- TRY IT: Please give the data again in full, exactly as it reads.

- DATASET RECORDS:
+ + + +
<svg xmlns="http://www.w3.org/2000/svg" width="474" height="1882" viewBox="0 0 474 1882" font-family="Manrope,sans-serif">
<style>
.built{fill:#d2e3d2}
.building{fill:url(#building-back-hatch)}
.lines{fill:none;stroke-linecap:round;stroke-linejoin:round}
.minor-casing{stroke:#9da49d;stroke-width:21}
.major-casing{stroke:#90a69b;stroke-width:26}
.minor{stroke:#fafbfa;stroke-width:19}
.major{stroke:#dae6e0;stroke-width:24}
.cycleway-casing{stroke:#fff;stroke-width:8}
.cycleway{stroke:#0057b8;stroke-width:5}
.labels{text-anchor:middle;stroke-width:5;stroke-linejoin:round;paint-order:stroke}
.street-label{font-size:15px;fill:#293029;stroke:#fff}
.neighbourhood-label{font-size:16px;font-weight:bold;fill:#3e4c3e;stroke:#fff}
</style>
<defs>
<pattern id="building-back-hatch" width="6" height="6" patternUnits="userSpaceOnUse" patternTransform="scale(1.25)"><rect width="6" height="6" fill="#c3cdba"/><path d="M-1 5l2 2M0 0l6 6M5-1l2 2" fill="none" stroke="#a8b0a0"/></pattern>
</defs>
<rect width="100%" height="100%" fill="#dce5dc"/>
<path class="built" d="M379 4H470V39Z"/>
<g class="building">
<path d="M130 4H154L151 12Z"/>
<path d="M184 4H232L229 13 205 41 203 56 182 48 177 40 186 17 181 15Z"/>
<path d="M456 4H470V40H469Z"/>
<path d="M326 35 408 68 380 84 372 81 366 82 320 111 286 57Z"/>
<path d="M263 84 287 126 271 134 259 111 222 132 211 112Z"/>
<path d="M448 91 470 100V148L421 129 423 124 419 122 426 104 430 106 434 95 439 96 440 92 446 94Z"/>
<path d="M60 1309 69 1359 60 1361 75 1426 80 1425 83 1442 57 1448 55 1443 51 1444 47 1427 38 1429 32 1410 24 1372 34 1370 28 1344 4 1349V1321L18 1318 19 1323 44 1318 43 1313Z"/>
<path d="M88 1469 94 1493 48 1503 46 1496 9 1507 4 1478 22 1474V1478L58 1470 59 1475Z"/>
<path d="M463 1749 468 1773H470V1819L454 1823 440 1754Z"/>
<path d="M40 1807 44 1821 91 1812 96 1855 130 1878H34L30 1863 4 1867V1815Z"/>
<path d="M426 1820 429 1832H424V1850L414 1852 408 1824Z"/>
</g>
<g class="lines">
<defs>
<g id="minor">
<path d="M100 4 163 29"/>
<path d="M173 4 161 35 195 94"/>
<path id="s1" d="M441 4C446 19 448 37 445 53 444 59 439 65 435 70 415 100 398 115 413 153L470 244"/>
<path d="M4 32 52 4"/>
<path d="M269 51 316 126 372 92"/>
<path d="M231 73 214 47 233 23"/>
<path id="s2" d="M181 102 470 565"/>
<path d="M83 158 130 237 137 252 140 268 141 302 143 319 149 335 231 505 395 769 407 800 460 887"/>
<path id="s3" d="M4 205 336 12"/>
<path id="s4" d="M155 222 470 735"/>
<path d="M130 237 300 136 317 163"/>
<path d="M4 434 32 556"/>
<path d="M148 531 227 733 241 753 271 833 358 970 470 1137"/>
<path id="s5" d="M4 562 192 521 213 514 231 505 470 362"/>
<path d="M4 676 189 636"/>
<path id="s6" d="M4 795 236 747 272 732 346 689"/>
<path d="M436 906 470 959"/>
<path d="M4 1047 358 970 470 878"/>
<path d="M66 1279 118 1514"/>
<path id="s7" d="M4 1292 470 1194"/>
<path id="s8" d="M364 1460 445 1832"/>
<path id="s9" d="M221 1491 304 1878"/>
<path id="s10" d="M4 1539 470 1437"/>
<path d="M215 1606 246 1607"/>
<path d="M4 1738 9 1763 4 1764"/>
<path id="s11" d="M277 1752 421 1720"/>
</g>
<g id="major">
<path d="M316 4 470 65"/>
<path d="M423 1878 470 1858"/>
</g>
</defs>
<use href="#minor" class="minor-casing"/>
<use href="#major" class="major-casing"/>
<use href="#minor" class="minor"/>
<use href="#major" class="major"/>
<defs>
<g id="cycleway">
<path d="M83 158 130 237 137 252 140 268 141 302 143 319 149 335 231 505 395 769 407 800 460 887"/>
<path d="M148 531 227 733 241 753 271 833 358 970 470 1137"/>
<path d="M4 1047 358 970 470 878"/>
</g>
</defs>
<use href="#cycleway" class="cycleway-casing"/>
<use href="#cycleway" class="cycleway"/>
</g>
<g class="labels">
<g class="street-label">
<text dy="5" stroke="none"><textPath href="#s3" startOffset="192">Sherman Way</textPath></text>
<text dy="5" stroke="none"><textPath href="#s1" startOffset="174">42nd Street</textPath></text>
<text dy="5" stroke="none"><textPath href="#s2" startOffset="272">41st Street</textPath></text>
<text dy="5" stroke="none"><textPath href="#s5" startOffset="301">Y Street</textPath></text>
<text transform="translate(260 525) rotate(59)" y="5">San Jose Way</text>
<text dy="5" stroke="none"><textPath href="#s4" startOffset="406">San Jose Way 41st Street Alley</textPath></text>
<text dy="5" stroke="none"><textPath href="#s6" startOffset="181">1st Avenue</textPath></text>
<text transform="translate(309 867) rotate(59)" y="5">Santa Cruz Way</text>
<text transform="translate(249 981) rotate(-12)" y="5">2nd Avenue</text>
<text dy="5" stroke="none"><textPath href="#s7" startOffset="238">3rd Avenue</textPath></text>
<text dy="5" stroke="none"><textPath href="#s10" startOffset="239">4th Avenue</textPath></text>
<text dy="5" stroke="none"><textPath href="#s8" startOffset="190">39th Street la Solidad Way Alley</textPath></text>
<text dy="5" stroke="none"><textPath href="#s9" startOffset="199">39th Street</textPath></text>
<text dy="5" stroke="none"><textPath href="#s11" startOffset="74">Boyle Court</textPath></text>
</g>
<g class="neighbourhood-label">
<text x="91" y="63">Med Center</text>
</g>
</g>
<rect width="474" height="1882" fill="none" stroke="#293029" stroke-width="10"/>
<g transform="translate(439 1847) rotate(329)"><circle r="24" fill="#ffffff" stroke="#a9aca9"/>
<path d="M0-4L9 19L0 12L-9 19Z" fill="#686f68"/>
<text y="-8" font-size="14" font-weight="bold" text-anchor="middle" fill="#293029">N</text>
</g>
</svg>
+ + + +
- OUTPUT FOR THIS EXERCISE:
<svg xmlns="http://www.w3.org/2000/svg" width="474" height="1882" viewBox="0 0 474 1882" font-family="Manrope,sans-serif">
<style>
.built{fill:#d2e3d2}
.building{fill:url(#building-back-hatch)}
.lines{fill:none;stroke-linecap:round;stroke-linejoin:round}
.minor-casing{stroke:#9da49d;stroke-width:21}
.major-casing{stroke:#90a69b;stroke-width:26}
.minor{stroke:#fafbfa;stroke-width:19}
.major{stroke:#dae6e0;stroke-width:24}
.cycleway-casing{stroke:#fff;stroke-width:8}
.cycleway{stroke:#0057b8;stroke-width:5}
.labels{text-anchor:middle;stroke-width:5;stroke-linejoin:round;paint-order:stroke}
.street-label{font-size:15px;fill:#293029;stroke:#fff}
.neighbourhood-label{font-size:16px;font-weight:bold;fill:#3e4c3e;stroke:#fff}
</style>
<defs>
<pattern id="building-back-hatch" width="6" height="6" patternUnits="userSpaceOnUse" patternTransform="scale(1.25)"><rect width="6" height="6" fill="#c3cdba"/><path d="M-1 5l2 2M0 0l6 6M5-1l2 2" fill="none" stroke="#a8b0a0"/></pattern>
</defs>
<rect width="100%" height="100%" fill="#dce5dc"/>
<path class="built" d="M379 4H470V39Z"/>
<g class="building">
<path d="M130 4H154L151 12Z"/>
<path d="M184 4H232L229 13 205 41 203 56 182 48 177 40 186 17 181 15Z"/>
<path d="M456 4H470V40H469Z"/>
<path d="M326 35 408 68 380 84 372 81 366 82 320 111 286 57Z"/>
<path d="M263 84 287 126 271 134 259 111 222 132 211 112Z"/>
<path d="M448 91 470 100V148L421 129 423 124 419 122 426 104 430 106 434 95 439 96 440 92 446 94Z"/>
<path d="M60 1309 69 1359 60 1361 75 1426 80 1425 83 1442 57 1448 55 1443 51 1444 47 1427 38 1429 32 1410 24 1372 34 1370 28 1344 4 1349V1321L18 1318 19 1323 44 1318 43 1313Z"/>
<path d="M88 1469 94 1493 48 1503 46 1496 9 1507 4 1478 22 1474V1478L58 1470 59 1475Z"/>
<path d="M463 1749 468 1773H470V1819L454 1823 440 1754Z"/>
<path d="M40 1807 44 1821 91 1812 96 1855 130 1878H34L30 1863 4 1867V1815Z"/>
<path d="M426 1820 429 1832H424V1850L414 1852 408 1824Z"/>
</g>
<g class="lines">
<defs>
<g id="minor">
<path d="M100 4 163 29"/>
<path d="M173 4 161 35 195 94"/>
<path id="s1" d="M441 4C446 19 448 37 445 53 444 59 439 65 435 70 415 100 398 115 413 153L470 244"/>
<path d="M4 32 52 4"/>
<path d="M269 51 316 126 372 92"/>
<path d="M231 73 214 47 233 23"/>
<path id="s2" d="M181 102 470 565"/>
<path d="M83 158 130 237 137 252 140 268 141 302 143 319 149 335 231 505 395 769 407 800 460 887"/>
<path id="s3" d="M4 205 336 12"/>
<path id="s4" d="M155 222 470 735"/>
<path d="M130 237 300 136 317 163"/>
<path d="M4 434 32 556"/>
<path d="M148 531 227 733 241 753 271 833 358 970 470 1137"/>
<path id="s5" d="M4 562 192 521 213 514 231 505 470 362"/>
<path d="M4 676 189 636"/>
<path id="s6" d="M4 795 236 747 272 732 346 689"/>
<path d="M436 906 470 959"/>
<path d="M4 1047 358 970 470 878"/>
<path d="M66 1279 118 1514"/>
<path id="s7" d="M4 1292 470 1194"/>
<path id="s8" d="M364 1460 445 1832"/>
<path id="s9" d="M221 1491 304 1878"/>
<path id="s10" d="M4 1539 470 1437"/>
<path d="M215 1606 246 1607"/>
<path d="M4 1738 9 1763 4 1764"/>
<path id="s11" d="M277 1752 421 1720"/>
</g>
<g id="major">
<path d="M316 4 470 65"/>
<path d="M423 1878 470 1858"/>
</g>
</defs>
<use href="#minor" class="minor-casing"/>
<use href="#major" class="major-casing"/>
<use href="#minor" class="minor"/>
<use href="#major" class="major"/>
<defs>
<g id="cycleway">
<path d="M83 158 130 237 137 252 140 268 141 302 143 319 149 335 231 505 395 769 407 800 460 887"/>
<path d="M148 531 227 733 241 753 271 833 358 970 470 1137"/>
<path d="M4 1047 358 970 470 878"/>
</g>
</defs>
<use href="#cycleway" class="cycleway-casing"/>
<use href="#cycleway" class="cycleway"/>
</g>
<g class="labels">
<g class="street-label">
<text dy="5" stroke="none"><textPath href="#s3" startOffset="192">Sherman Way</textPath></text>
<text dy="5" stroke="none"><textPath href="#s1" startOffset="174">42nd Street</textPath></text>
<text dy="5" stroke="none"><textPath href="#s2" startOffset="272">41st Street</textPath></text>
<text dy="5" stroke="none"><textPath href="#s5" startOffset="301">Y Street</textPath></text>
<text transform="translate(260 525) rotate(59)" y="5">San Jose Way</text>
<text dy="5" stroke="none"><textPath href="#s4" startOffset="406">San Jose Way 41st Street Alley</textPath></text>
<text dy="5" stroke="none"><textPath href="#s6" startOffset="181">1st Avenue</textPath></text>
<text transform="translate(309 867) rotate(59)" y="5">Santa Cruz Way</text>
<text transform="translate(249 981) rotate(-12)" y="5">2nd Avenue</text>
<text dy="5" stroke="none"><textPath href="#s7" startOffset="238">3rd Avenue</textPath></text>
<text dy="5" stroke="none"><textPath href="#s10" startOffset="239">4th Avenue</textPath></text>
<text dy="5" stroke="none"><textPath href="#s8" startOffset="190">39th Street la Solidad Way Alley</textPath></text>
<text dy="5" stroke="none"><textPath href="#s9" startOffset="199">39th Street</textPath></text>
<text dy="5" stroke="none"><textPath href="#s11" startOffset="74">Boyle Court</textPath></text>
</g>
<g class="neighbourhood-label">
<text x="91" y="63">Med Center</text>
</g>
</g>
<rect width="474" height="1882" fill="none" stroke="#293029" stroke-width="10"/>
<g transform="translate(439 1847) rotate(329)"><circle r="24" fill="#ffffff" stroke="#a9aca9"/>
<path d="M0-4L9 19L0 12L-9 19Z" fill="#686f68"/>
<text y="-8" font-size="14" font-weight="bold" text-anchor="middle" fill="#293029">N</text>
</g>
</svg>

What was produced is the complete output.